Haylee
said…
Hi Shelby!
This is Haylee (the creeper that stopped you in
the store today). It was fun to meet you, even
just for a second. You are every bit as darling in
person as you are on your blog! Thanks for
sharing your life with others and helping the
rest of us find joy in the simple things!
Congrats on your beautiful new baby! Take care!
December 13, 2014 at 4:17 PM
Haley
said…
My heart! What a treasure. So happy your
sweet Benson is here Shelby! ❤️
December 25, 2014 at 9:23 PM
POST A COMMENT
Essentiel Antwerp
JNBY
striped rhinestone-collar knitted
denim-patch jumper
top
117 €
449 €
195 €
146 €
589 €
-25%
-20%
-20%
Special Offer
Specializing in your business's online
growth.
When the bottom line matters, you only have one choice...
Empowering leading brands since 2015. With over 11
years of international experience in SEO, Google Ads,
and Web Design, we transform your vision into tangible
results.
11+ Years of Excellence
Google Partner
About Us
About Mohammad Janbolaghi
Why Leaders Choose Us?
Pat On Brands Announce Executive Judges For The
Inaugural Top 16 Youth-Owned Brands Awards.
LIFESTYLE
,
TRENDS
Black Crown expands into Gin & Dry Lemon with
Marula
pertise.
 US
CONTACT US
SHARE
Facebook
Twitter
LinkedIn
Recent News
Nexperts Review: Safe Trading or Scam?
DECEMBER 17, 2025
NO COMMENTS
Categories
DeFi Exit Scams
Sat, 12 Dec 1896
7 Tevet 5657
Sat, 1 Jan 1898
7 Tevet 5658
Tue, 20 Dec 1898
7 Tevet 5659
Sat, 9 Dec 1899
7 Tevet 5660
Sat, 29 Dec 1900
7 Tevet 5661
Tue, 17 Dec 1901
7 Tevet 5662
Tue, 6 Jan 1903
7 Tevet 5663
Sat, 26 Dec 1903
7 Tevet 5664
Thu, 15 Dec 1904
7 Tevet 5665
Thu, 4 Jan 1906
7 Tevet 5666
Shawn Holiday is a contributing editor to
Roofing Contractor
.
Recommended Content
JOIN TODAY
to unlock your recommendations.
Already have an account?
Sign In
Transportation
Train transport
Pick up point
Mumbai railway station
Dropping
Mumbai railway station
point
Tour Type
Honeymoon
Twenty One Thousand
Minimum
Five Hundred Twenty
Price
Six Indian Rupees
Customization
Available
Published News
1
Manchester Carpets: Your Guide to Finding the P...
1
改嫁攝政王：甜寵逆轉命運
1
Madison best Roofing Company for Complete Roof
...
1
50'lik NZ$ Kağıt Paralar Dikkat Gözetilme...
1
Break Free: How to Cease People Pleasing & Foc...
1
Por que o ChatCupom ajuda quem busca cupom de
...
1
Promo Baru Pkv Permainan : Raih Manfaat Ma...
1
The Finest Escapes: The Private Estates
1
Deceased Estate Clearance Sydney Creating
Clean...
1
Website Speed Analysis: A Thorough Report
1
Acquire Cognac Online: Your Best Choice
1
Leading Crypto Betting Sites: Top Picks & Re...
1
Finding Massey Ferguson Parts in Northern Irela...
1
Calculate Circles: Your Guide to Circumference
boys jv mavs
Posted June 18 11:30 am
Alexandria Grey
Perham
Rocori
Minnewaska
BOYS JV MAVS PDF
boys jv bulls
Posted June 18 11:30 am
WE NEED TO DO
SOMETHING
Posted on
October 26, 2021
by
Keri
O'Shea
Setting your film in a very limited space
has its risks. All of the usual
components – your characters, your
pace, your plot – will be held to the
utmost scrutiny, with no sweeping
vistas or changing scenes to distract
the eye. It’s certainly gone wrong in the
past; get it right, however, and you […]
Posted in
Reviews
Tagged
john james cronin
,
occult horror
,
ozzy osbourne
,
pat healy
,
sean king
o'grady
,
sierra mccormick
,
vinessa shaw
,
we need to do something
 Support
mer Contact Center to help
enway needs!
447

═══

Retype the lines above, keeping every character.

→ **Response to this task**
Haylee
said…
Hi Shelby!
This is Haylee (the creeper that stopped you in
the store today). It was fun to meet you, even
just for a second. You are every bit as darling in
person as you are on your blog! Thanks for
sharing your life with others and helping the
rest of us find joy in the simple things!
Congrats on your beautiful new baby! Take care!
December 13, 2014 at 4:17 PM
Haley
said…
My heart! What a treasure. So happy your
sweet Benson is here Shelby! ❤️
December 25, 2014 at 9:23 PM
POST A COMMENT
Essentiel Antwerp
JNBY
striped rhinestone-collar knitted
denim-patch jumper
top
117 €
449 €
195 €
146 €
589 €
-25%
-20%
-20%
Special Offer
Specializing in your business's online
growth.
When the bottom line matters, you only have one choice...
Empowering leading brands since 2015. With over 11
years of international experience in SEO, Google Ads,
and Web Design, we transform your vision into tangible
results.
11+ Years of Excellence
Google Partner
About Us
About Mohammad Janbolaghi
Why Leaders Choose Us?
Pat On Brands Announce Executive Judges For The
Inaugural Top 16 Youth-Owned Brands Awards.
LIFESTYLE
,
TRENDS
Black Crown expands into Gin & Dry Lemon with
Marula
pertise.
 US
CONTACT US
SHARE
Facebook
Twitter
LinkedIn
Recent News
Nexperts Review: Safe Trading or Scam?
DECEMBER 17, 2025
NO COMMENTS
Categories
DeFi Exit Scams
Sat, 12 Dec 1896
7 Tevet 5657
Sat, 1 Jan 1898
7 Tevet 5658
Tue, 20 Dec 1898
7 Tevet 5659
Sat, 9 Dec 1899
7 Tevet 5660
Sat, 29 Dec 1900
7 Tevet 5661
Tue, 17 Dec 1901
7 Tevet 5662
Tue, 6 Jan 1903
7 Tevet 5663
Sat, 26 Dec 1903
7 Tevet 5664
Thu, 15 Dec 1904
7 Tevet 5665
Thu, 4 Jan 1906
7 Tevet 5666
Shawn Holiday is a contributing editor to
Roofing Contractor
.
Recommended Content
JOIN TODAY
to unlock your recommendations.
Already have an account?
Sign In
Transportation
Train transport
Pick up point
Mumbai railway station
Dropping
Mumbai railway station
point
Tour Type
Honeymoon
Twenty One Thousand
Minimum
Five Hundred Twenty
Price
Six Indian Rupees
Customization
Available
Published News
1
Manchester Carpets: Your Guide to Finding the P...
1
改嫁攝政王：甜寵逆轉命運
1
Madison best Roofing Company for Complete Roof
...
1
50'lik NZ$ Kağıt Paralar Dikkat Gözetilme...
1
Break Free: How to Cease People Pleasing & Foc...
1
Por que o ChatCupom ajuda quem busca cupom de
...
1
Promo Baru Pkv Permainan : Raih Manfaat Ma...
1
The Finest Escapes: The Private Estates
1
Deceased Estate Clearance Sydney Creating
Clean...
1
Website Speed Analysis: A Thorough Report
1
Acquire Cognac Online: Your Best Choice
1
Leading Crypto Betting Sites: Top Picks & Re...
1
Finding Massey Ferguson Parts in Northern Irela...
1
Calculate Circles: Your Guide to Circumference
boys jv mavs
Posted June 18 11:30 am
Alexandria Grey
Perham
Rocori
Minnewaska
BOYS JV MAVS PDF
boys jv bulls
Posted June 18 11:30 am
WE NEED TO DO
SOMETHING
Posted on
October 26, 2021
by
Keri
O'Shea
Setting your film in a very limited space
has its risks. All of the usual
components – your characters, your
pace, your plot – will be held to the
utmost scrutiny, with no sweeping
vistas or changing scenes to distract
the eye. It’s certainly gone wrong in the
past; get it right, however, and you […]
Posted in
Reviews
Tagged
john james cronin
,
occult horror
,
ozzy osbourne
,
pat healy
,
sean king
o'grady
,
sierra mccormick
,
vinessa shaw
,
we need to do something
 Support
mer Contact Center to help
enway needs!
447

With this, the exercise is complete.